Having a note-for-note walkthrough video hadn’t actually brought me any closer to the level where I could actually play those solos!
Now the tutorial videos are free and they’re on Youtube rather than on physical tapes and DVDs, but the point is exactly the same as the one I discovered many years ago.
What is it? Let’s cut to the chase:
You are only able to play songs and solos that your current guitar skill level will allow you to play.
Please take a moment to re-read that, and let this fact sink in:
In order to be able to play a particular song, your skills need to be equal to or above the skill level which that song demands.
Imagine any song that you want to learn. If we consider only the technical aspect, any song you could think of contains certain guitar techniques required to play it.
Imagine we took all of the techniques present in a song, and assigned each one a number rating in terms of their difficulty or ‘advanced-ness’ on a scale of 1 – 100.
Imagine we were talking about a song section involving hammer-ons, for example. A basic hammer-on from an open string to the second fret might score a difficult rating of 1 – e.g. the simplest use of the technique.
But a very fast run of thirty notes that are all played with hammer-ons, starting from the 5th fret of the low E string and going all the way to the 17th fret of the high E string might score a 90 or 100.
It’s the same class of guitar technique, but at vastly different levels of difficulty. Do you see where I’m going with this…?
Imagine the progression of skills is like the steps of a giant staircase reaching up into the sky. We have a staircase for “Picking”, another for “Hammer-ons”, another for “Pull-offs”, and for “Slides”, “Bending”, and all other techniques.
The first step is the easiest entry level of that skill, but the skill level gets higher and higher as we move up the steps.
If we thought in this way about all the different techniques involved in playing a particular song, and gave each one a ‘difficulty score’, we could imagine a profile of the skills needed to play that song.
Maybe it would look something like this, for an example song:
Of course we can’t actually put exact numbers on these things, but the concept is absolutely true:
Any song you could want to learn exists at a certain level of difficulty.
And this fact doesn’t seem to occur to a lot of students.
As a player, YOU have a certain skill level with the techniques you know. And it’s as simple as this:
If your skill level is significantly below the skill level required for the song then you won’t be able to play it.
For example, imagine you had a skills profile like this and you attempted to learn the song above:
How do you think that’s going to go?
It's not going to "go" at all, is it?
Imagine you’re playing a video game. Your character has built up a certain number of EXP points, and you need whatever EXP to play the next stage. It’s very like that.
And this is the mechanics of why – 99% of the time – trying to learn a song note-for-note from a video feels like walking through quicksand. It’s because you’re trying to leap far too far in one go and the skills gap is too high.

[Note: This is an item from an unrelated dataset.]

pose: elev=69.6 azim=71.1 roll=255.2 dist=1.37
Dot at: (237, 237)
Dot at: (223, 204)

Have you ever noticed that the unanswered question in all note-for-note tutorials is also the most important thing you really want and need to know:
How do I get to the LEVEL where I can play that? … … ?
This is why, instead of flitting between songs and solos that you haven’t yet developed the technical skills to tackle, the focus of your practice needs to be on continually raising your skills.
This is how to get really good really fast.
Why do guitar players think they can skip an actual learning process and just look up random videos to some the most difficult guitar songs and solos in the world?
Isn’t that a really ridiculous idea when you actually stop and think about it?
But now you’ve seen what’s going on behind the scenes, and why this won’t work.
Build your skills up step by step and sooner than you think you will be able to play what you want. Try to jump to the 100th floor without laying any of the foundations and I guarantee you will become incredibly frustrated.